L’assassinat, en octobre 2018, du journaliste saoudien, Jamal Khashoggi, au consulat d’Arabie saoudite à Istanbul, a provoqué une onde de choc dans l’opinion publique et, en particulier, parmi les défenseurs des droits humains, dont je suis.
C’est alors qu’en ma qualité de vice-présidente de la Commission des Affaires étrangères, j’ai adressé un courrier à l’ambassadeur d’Arabie saoudite en France, M. Al Ankary, cosigné par plusieurs de mes collègues membres de la Commission. Ce courrier faisait part de notre extrême préoccupation et demandait des explications au gouvernement saoudien sur les circonstances de la disparition du journaliste tout en rappelant les principes du droit à la vie et du respect de toute personne quelle que soit sa profession ou ses opinions.

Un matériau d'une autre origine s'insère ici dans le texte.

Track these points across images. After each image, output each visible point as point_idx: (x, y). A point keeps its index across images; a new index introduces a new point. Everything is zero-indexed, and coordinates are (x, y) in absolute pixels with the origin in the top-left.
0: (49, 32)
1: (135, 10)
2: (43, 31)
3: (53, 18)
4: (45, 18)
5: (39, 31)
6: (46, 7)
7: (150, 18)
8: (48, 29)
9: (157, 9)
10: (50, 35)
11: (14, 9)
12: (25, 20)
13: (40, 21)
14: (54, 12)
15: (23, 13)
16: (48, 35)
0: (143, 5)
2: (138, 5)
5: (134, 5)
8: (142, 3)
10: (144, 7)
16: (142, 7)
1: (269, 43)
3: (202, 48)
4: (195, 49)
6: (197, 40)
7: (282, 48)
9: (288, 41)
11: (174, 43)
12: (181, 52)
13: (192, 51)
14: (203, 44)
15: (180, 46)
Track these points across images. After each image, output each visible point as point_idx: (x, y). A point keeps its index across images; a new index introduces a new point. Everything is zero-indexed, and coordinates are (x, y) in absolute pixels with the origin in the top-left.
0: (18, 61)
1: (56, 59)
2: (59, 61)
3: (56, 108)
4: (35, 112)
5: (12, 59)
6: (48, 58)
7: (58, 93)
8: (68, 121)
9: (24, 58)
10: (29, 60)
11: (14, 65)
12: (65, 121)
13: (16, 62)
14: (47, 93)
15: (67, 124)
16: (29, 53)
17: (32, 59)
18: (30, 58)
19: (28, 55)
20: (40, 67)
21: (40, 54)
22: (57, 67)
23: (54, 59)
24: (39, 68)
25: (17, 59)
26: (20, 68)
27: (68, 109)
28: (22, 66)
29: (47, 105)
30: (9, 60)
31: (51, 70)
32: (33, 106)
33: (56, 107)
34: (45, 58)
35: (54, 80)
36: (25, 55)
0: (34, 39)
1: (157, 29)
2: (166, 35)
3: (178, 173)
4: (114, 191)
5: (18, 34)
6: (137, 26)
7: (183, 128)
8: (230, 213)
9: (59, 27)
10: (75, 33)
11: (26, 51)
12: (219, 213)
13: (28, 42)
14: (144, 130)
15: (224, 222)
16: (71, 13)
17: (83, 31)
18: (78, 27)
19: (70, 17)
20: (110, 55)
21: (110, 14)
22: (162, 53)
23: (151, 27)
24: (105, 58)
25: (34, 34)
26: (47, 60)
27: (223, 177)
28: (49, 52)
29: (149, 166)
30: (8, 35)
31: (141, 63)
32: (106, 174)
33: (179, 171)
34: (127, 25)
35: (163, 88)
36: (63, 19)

Ce courrier étant resté sans réponse, j’ai de nouveau interpellé l’ambassadeur lors de son audition devant la Commission des Affaires étrangères, le 22 janvier, pour lui reformuler notre inquiétude. Ce fut aussi l’occasion de l’alerter sur la très préoccupante situation des droits humains dans son pays, alors qu’un grand nombre de défenseurs des droits humains et de détracteurs du gouvernement sont détenus, dont certains condamnés à de longues peines d'emprisonnement à l'issue de procès inéquitables. J’ai en particulier évoqué le cas d'Esra al-Ghomgham, militante et menacée de décapitation. Dans sa réponse, M. Al Ankary a qualifié l’assassinat de Jamal Khashoggi de "crime qui va à l'encontre de toutes les valeurs auxquelles tient l'Arabie Saoudite", rappelant que l'enquête qui vise les "membres du commando" ayant perpétré ce meurtre est toujours en cours mais que "onze individus ont été transférés à la justice". A propos de la situation des défenseurs des droits humains, il a affirmé qu'il existe aujourd'hui "beaucoup de gens qui critiquent le gouvernement saoudien" qui n'ont "jamais été arrêtés". Pour justifier les arrestations, il a ajouté « qu’il y a [des] journalistes ou des écrivains ou [des personnes] travaillant dans le domaine associatif, qui sont en relation avec d'autres pays étrangers, qui sont parfois membres de groupes classés comme terroristes".
Lors d’un déjeuner, mi-février, auquel il m’a conviée, avec deux de mes collègues de la Commission, j’ai obtenu les mêmes réponses à mes questions. La défenseure des droits humains que je suis compte persévérer dans cette interpellation courtoise mais ferme.